▶ [SOURCE MATERIAL]
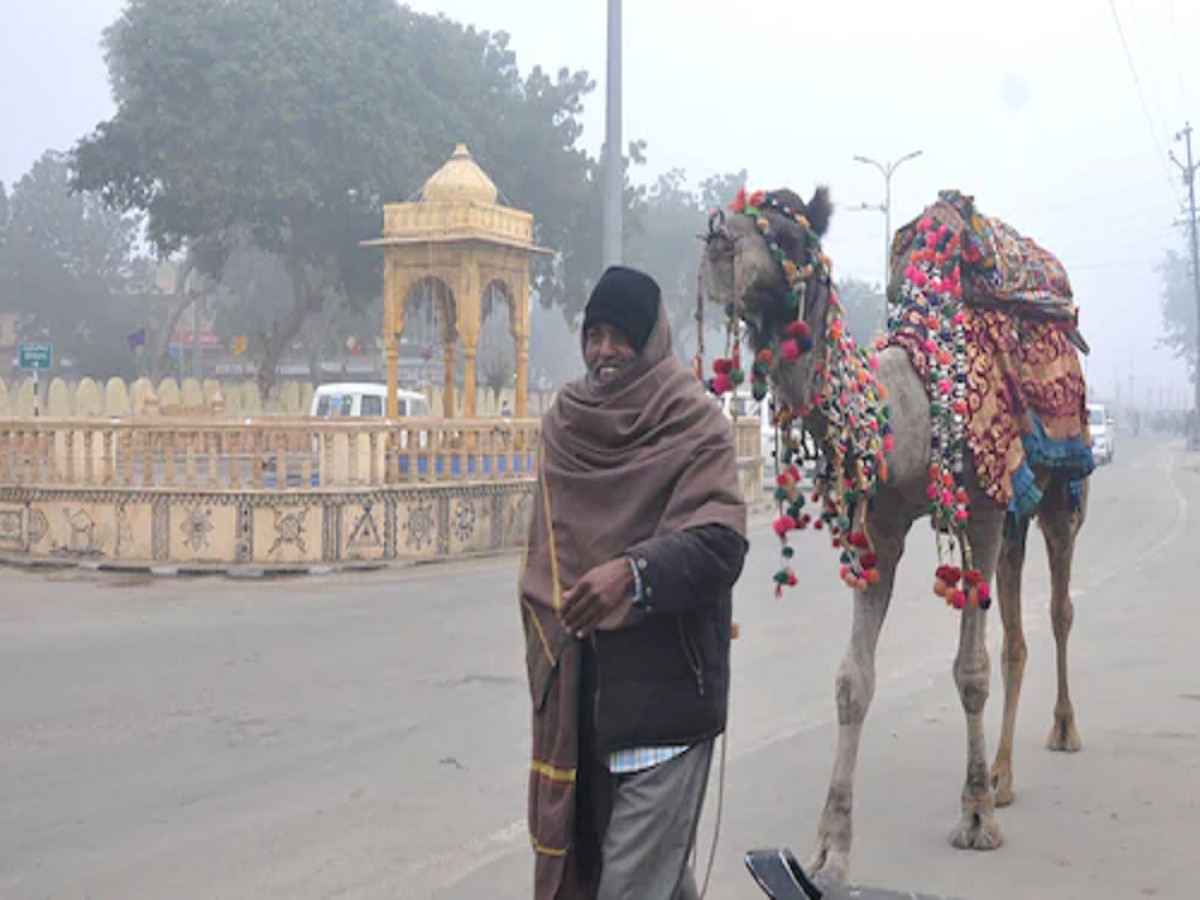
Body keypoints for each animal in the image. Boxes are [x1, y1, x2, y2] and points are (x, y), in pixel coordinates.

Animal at [696, 187, 1099, 883]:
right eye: (737, 212)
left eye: (788, 236)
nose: (719, 240)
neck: (911, 407)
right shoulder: (880, 527)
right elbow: (852, 681)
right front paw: (829, 849)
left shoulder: (981, 514)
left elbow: (971, 670)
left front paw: (974, 819)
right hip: (1016, 514)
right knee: (1017, 633)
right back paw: (1003, 775)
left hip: (1056, 490)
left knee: (1057, 609)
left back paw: (1061, 733)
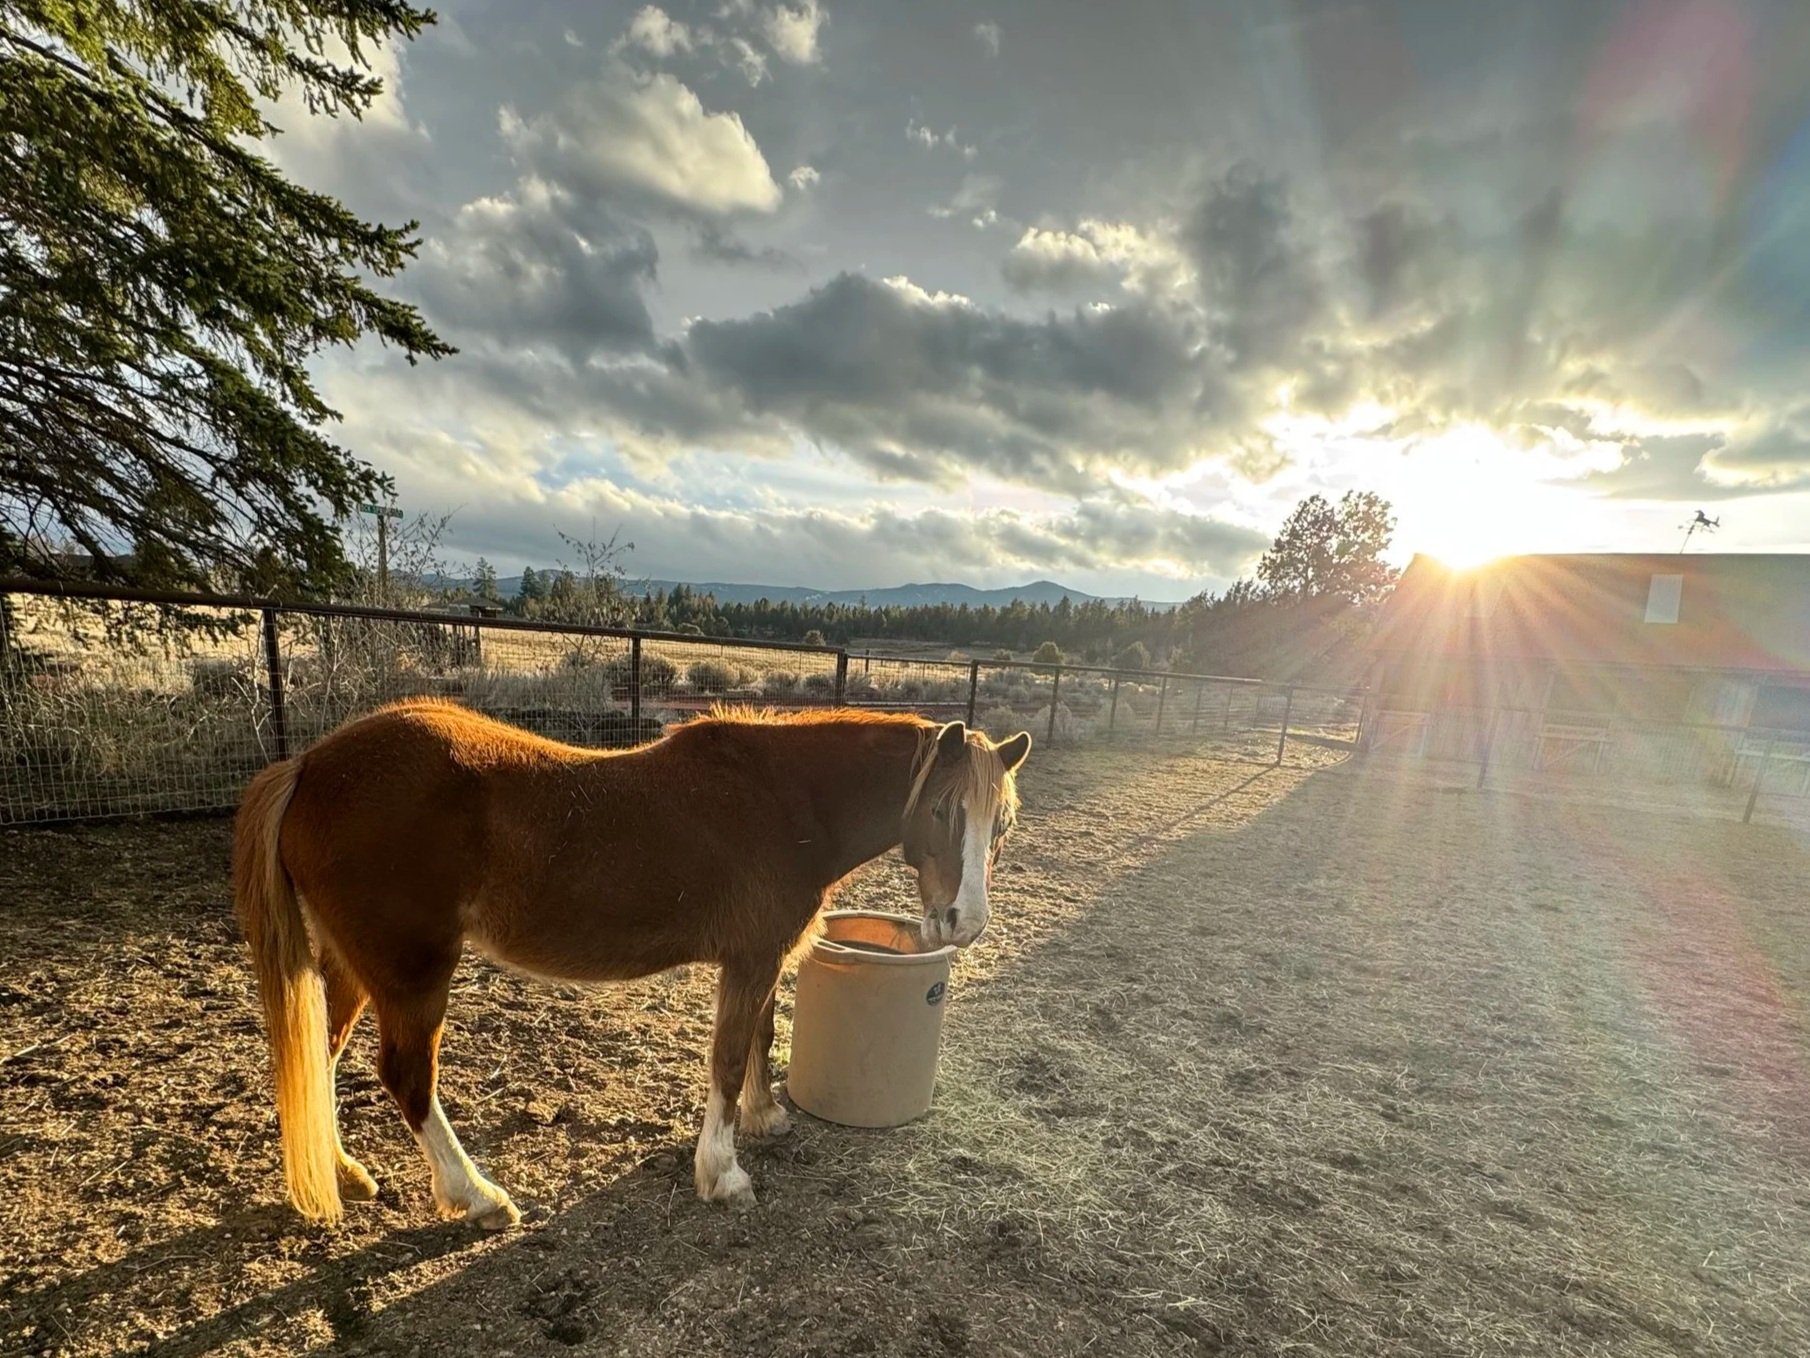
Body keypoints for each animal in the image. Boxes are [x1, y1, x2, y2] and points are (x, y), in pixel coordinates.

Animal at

▶ [ABOUT THIS EXERCISE] Only the text of the records above is to be reproduced, exactly as given; the pictures are dropped.

▶ [ANSWER SPACE]
Body keypoints for each animal in the image. Boxes are [x1, y1, x2, y2] and points are (x, y), in pixel coordinates.

Animal at [696, 187, 1099, 883]:
right eye: (737, 212)
left eye: (788, 236)
nose: (719, 240)
neck: (911, 407)
right shoulder: (880, 527)
right elbow: (852, 681)
right front paw: (829, 849)
left shoulder: (981, 514)
left elbow: (971, 670)
left front paw: (974, 819)
right hip: (1016, 514)
right knee: (1017, 633)
right back paw: (1003, 775)
left hip: (1056, 490)
left knee: (1057, 609)
left back paw: (1061, 733)
Body keypoints for each animal in the image. Boxes are [x1, y1, x2, y2] and points are (x, y), in pixel coordinates.

Animal at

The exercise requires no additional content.